Il tempo di intubarlo e l'elisoccorso lo trasferisce agli Ospedali Riuniti. Gabriele finisce il gelato e comincia a giochicchiare col telefonino mentre sotto un temporale improvviso affiorano i particolari di quella giornata drammatica. «Secondo i medici non c'erano speranze, ci parlarono in modo molto schietto - racconta papà Giovanni -: nostro figlio non si sarebbe svegliato dal coma farmacologico, oppure poteva rimanere in stato vegetativo» continua lui senza perdere d'occhio la sua piccola peste.

Dopo la Terapia intensiva pediatrica, Gabriele è sottoposto a tre interventi chirurgici e di lì al 20 ottobre di due anni fa, quando esce dall'ospedale («era mattina»), transita anche dai reparti di Pediatria e Terapia intensiva neurochirurgica, «dove è stato curato sempre molto molto bene, con grande professionalità» aggiungono i suoi genitori.

La prognosi non lascia molte speranze, eppure ci sono segni che a mamma e papà non sfuggono. Come quella volta, a pochi giorni dall'incidente, che Giovanna sente il suo Gabriele chiederle da mangiare. «Impossibile» bisbiglia qualcuno. Invece tra una flebo e l'altra si tracanna 40 cc di latte. Un altro giorno le infermiere gli porgono l'acqua nel biberon. Ma lui non la prende.

------------------------------------------------------------------------

COMPITI ED ESERCIZI:
1. Nel racconto su Gabriele, in che giorno e in quale momento della giornata il bambino esce dall'ospedale?
2. Elenca tutti i reparti ospedalieri da cui passa Gabriele secondo il racconto su di lui.
3. Prosegui il racconto su Gabriele a partire dalla frase «Ma lui non la prende.»

------------------------------------------------------------------------

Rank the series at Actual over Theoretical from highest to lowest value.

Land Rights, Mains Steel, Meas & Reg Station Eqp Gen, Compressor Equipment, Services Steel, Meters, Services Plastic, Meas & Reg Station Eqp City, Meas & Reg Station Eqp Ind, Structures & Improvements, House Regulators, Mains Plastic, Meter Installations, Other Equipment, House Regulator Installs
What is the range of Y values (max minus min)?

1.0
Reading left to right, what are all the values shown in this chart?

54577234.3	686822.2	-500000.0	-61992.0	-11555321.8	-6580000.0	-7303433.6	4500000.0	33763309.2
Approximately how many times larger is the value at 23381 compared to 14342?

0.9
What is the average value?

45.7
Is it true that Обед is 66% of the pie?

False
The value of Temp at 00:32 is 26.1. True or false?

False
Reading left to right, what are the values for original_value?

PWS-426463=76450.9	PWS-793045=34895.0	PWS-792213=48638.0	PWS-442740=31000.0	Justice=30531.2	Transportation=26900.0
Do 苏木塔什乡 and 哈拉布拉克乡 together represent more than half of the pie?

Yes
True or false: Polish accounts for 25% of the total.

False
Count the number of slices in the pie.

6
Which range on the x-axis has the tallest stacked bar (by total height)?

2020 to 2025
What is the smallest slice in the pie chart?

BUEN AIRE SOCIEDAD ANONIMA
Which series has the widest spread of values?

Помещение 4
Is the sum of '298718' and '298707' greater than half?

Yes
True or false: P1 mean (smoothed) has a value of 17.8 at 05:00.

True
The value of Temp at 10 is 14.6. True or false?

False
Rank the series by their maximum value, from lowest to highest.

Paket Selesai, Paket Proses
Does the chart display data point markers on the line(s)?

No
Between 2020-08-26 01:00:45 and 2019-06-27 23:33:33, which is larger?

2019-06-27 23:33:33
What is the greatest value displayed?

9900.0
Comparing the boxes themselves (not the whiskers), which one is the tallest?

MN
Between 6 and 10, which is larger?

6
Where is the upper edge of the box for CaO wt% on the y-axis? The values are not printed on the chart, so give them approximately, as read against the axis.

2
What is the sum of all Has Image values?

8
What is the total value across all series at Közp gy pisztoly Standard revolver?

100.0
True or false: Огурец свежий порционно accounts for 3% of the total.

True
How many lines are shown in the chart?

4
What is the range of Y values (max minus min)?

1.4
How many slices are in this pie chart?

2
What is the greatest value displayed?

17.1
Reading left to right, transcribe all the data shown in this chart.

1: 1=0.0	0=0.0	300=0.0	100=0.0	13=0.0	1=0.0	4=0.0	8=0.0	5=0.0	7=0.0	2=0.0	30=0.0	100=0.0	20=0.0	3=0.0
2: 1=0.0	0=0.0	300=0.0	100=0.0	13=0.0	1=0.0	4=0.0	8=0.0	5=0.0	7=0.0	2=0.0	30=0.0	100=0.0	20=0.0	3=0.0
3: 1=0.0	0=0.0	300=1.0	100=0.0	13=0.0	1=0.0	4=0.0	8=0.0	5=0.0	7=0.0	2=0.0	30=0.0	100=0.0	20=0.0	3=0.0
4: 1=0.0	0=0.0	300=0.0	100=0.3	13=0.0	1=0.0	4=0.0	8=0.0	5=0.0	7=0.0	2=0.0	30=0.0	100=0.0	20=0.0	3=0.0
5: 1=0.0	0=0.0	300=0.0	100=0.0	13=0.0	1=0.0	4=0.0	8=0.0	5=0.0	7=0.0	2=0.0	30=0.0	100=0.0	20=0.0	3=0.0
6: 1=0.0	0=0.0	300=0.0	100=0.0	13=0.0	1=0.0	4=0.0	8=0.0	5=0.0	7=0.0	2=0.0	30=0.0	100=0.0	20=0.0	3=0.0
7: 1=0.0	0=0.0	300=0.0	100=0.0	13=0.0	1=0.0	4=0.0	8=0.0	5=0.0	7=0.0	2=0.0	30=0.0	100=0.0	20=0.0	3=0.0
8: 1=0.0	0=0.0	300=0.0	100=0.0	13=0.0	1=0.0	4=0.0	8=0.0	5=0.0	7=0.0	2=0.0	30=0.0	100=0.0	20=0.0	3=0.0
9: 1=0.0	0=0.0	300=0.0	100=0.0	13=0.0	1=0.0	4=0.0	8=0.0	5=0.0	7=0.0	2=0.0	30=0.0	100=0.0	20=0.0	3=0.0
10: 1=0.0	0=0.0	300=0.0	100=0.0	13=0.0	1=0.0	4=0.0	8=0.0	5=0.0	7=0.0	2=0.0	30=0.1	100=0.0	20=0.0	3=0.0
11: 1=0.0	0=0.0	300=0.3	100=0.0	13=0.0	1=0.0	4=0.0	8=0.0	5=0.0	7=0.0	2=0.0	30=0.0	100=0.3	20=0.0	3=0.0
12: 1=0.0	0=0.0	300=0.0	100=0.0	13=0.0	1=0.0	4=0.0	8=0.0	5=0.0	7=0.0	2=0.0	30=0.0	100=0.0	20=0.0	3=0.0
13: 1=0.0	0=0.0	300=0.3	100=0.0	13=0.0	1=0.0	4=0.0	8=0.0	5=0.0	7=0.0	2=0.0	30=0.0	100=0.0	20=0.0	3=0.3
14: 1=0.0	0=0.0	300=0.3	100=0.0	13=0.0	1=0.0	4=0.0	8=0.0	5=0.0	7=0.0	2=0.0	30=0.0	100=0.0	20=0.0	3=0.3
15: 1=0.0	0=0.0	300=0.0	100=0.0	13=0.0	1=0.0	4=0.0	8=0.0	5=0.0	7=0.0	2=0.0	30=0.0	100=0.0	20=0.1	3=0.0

------------------------------------------------------------------------

RISPOSTE PER COMPITO:
1. Il 20 ottobre di due anni fa, di mattina.

2. Terapia intensiva pediatrica, Pediatria, Terapia intensiva neurochirurgica.

3.
«Per forza, lui ha sempre bevuto il latte nel biberon e l'acqua nel bicchiere» precisa la mamma. Infatti quando gli accostano alle labbra il bicchiere, lui beve. È la prova che ha memoria. È a quel punto che, miglioramento dopo miglioramento, mamma Giovanna confessa di «aver maturato la speranza che ce la poteva fare. Ma ero pronta ad accettare anche un'eventuale disabilità». Seguono cinque mesi di riabilitazione al centro «La Nostra famiglia» di Bosisio Parini (Lecco), dove il piccolo entra che non vede e nemmeno cammina. Non prima di subire il suo terzo intervento: l'impianto di una derivazione ventricolo peritoneale per drenare il liquor in eccesso.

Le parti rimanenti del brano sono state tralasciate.